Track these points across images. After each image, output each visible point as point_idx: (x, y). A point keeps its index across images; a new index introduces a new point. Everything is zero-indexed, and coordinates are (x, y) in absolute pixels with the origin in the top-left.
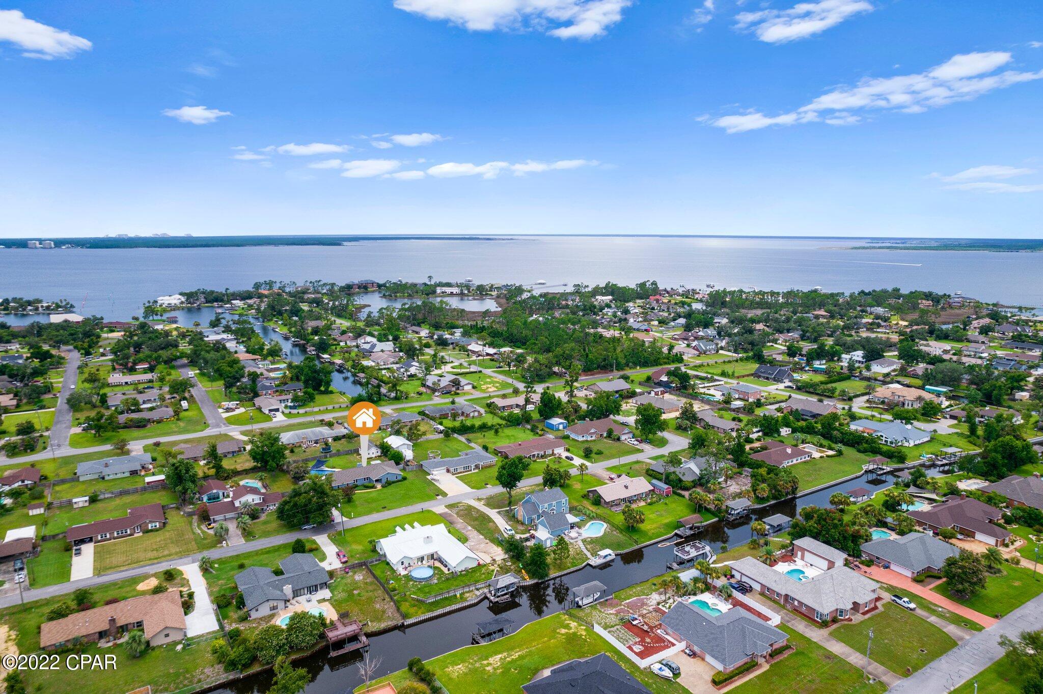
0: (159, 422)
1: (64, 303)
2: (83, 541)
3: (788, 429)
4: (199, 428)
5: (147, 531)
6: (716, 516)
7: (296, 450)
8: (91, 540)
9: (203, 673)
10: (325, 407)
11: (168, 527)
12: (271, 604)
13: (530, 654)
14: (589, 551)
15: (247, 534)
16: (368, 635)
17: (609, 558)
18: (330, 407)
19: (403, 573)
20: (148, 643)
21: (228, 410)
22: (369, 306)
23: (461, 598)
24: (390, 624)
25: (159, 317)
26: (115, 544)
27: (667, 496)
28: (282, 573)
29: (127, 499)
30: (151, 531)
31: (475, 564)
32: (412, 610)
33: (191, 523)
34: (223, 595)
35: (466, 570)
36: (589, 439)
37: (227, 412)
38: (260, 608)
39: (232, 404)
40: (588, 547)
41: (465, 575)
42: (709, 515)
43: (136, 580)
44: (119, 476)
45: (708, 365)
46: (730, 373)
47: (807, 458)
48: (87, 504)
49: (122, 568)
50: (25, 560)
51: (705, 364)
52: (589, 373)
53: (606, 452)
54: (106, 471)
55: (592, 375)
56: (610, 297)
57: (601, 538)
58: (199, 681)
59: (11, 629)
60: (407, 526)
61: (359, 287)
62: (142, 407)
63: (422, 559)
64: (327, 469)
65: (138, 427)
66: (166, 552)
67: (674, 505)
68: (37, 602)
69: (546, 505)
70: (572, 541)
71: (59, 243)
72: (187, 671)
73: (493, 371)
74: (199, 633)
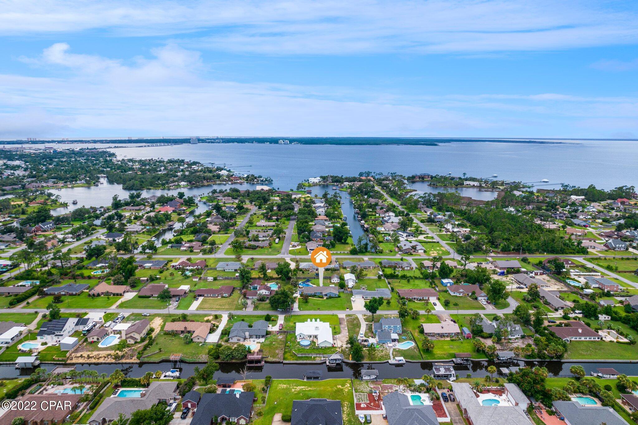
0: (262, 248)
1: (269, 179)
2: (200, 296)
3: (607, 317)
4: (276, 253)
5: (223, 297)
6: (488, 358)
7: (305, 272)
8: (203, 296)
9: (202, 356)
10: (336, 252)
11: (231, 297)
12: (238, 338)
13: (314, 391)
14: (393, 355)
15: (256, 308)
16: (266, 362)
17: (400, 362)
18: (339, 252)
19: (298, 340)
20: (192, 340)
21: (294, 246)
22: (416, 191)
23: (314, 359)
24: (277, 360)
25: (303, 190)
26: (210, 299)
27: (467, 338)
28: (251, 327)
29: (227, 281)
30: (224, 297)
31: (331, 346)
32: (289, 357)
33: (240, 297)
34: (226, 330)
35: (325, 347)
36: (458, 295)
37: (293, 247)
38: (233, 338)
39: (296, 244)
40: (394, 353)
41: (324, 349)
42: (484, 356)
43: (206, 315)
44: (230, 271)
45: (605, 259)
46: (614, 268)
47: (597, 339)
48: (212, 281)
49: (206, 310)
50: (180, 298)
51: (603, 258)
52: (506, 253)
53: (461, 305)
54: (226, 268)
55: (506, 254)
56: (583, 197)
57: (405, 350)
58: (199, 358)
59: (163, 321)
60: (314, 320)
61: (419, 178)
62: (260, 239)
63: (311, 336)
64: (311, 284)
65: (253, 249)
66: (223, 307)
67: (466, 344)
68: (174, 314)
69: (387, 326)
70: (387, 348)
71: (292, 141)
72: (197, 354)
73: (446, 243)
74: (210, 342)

---

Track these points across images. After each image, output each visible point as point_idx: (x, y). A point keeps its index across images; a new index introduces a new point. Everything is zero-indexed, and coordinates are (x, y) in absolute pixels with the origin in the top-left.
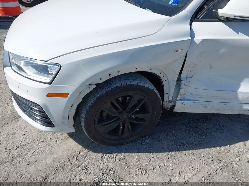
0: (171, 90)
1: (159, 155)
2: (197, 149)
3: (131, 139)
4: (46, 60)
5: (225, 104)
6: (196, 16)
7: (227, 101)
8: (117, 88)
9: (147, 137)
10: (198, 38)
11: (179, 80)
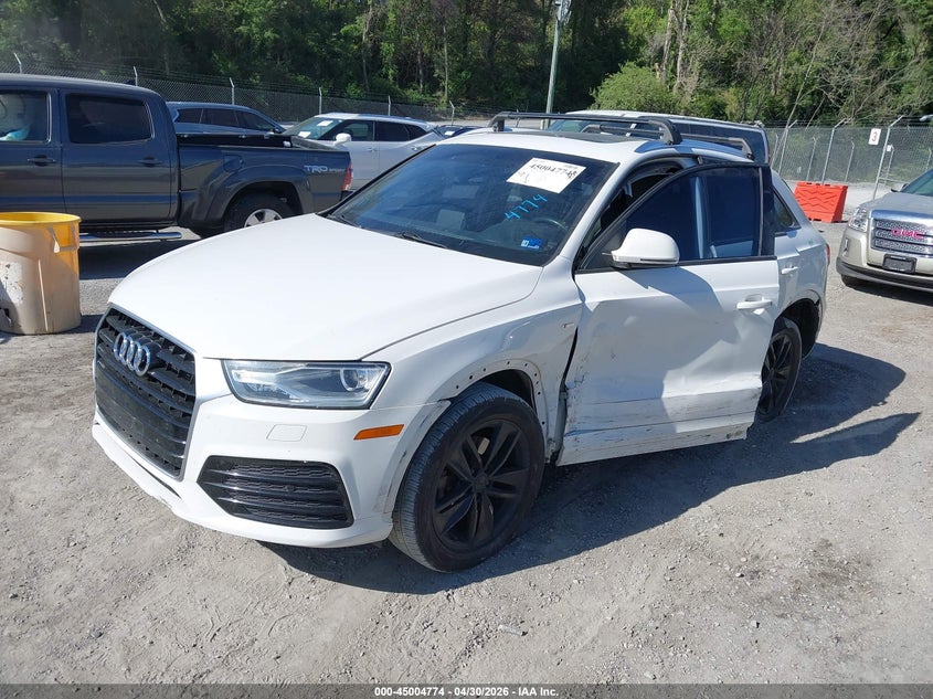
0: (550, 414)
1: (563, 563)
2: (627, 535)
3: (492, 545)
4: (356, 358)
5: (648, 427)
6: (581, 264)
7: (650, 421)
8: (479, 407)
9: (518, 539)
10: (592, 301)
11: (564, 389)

→ **PROBLEM REQUIREMENTS**
Could you return exactly the lines above from the line with "62: (142, 407)" to the line with "73: (493, 371)", both included, and nothing else?

→ **TASK SOLUTION**
62: (142, 407)
63: (422, 559)
64: (327, 469)
65: (138, 427)
66: (166, 552)
67: (674, 505)
68: (37, 602)
69: (546, 505)
70: (572, 541)
71: (59, 243)
72: (187, 671)
73: (493, 371)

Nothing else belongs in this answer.